Monday’s legal filings offered much of the same arguments which have been pushed throughout the year-long legal battle. U.S. Soccer contends that the pay structures for the men’s and women’s national teams are different based on different collective bargaining agreements that each of the teams negotiated. The women’s team oped for guaranteed salaries over the men’s team’s high-risk, high-reward model.
U.S. Soccer says that the women’s team has “been paid more total compensation in the aggregate in the past five years, as well as more on average per game than the men’s national team.” The federation references a payments figure that’s north of $37 million for the past five years for the women and $21 million for the men.
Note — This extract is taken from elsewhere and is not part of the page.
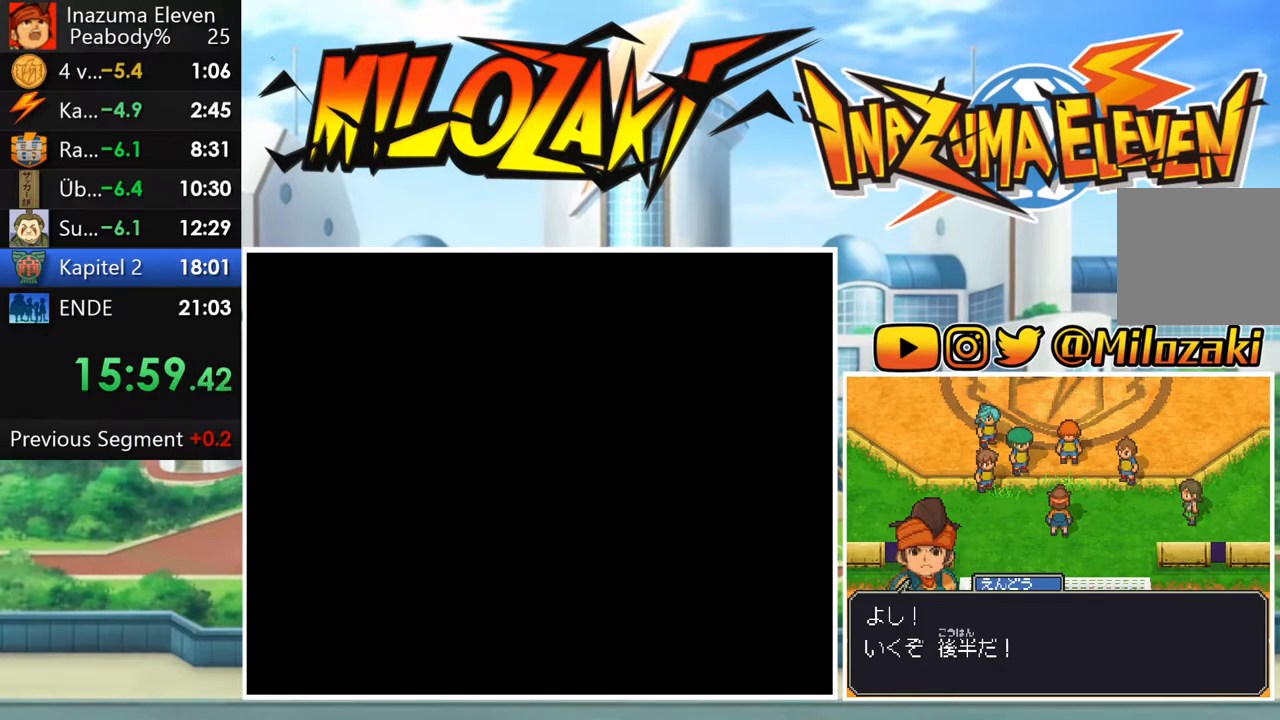
{"buttons": [], "left_stick": "center", "button_events": [[67, "A", "down"], [133, "A", "up"], [217, "A", "down"], [283, "A", "up"], [383, "A", "down"], [433, "A", "up"]]}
Cindy Parlow Cone's full statement, which notes an "obligation to move quickly to repair the damage that has been done" and references her time as a USWNT player for her having an understanding of the players and federation needing to unite. pic.twitter.com/j2Wgqowxvs
— Jeff Kassouf (@JeffKassouf) March 17, 2020
Players’ counsel has long argued that the federation has skewed numbers, including by adding National Women’s Soccer League salaries into the total number for compensation of women’s players when the NWSL requires separate work.
U.S. Soccer argues in Monday’s filing that even when removing payments for the 2015 World Cup victory tour and payments to the U.S. women through the NWSL, U.S. soccer paid more to the women. The federation also argues that more was paid on a “per game basis” — $220,747 per game to the women and $212,639 per game to the men.
In Monday’s filings, the federation argues that differences in men’s and women’s bonuses reflect choices mad in collective bargaining and historical differences in revenue generated by the men’s and women’s teams (which has shifted more in recent years as the women’s team’s celebrity has grown as back-to-back World Cup champions and the men’s team’s status has dwindled after missing the 2018 World Cup).
U.S. Soccer makes these arguments to spell out the idea that there are multiple reasons why compensation looks different for the men’s and women’s teams, and that under the Equal Pay Act, there cannot be a violation when any differences in compensation reflect “a differential based on any other factor than sex.”
Players’ counsel pushes back by further drilling down on last week’s charged language, calling it “the worst stereotyped justifications for gender discrimination.”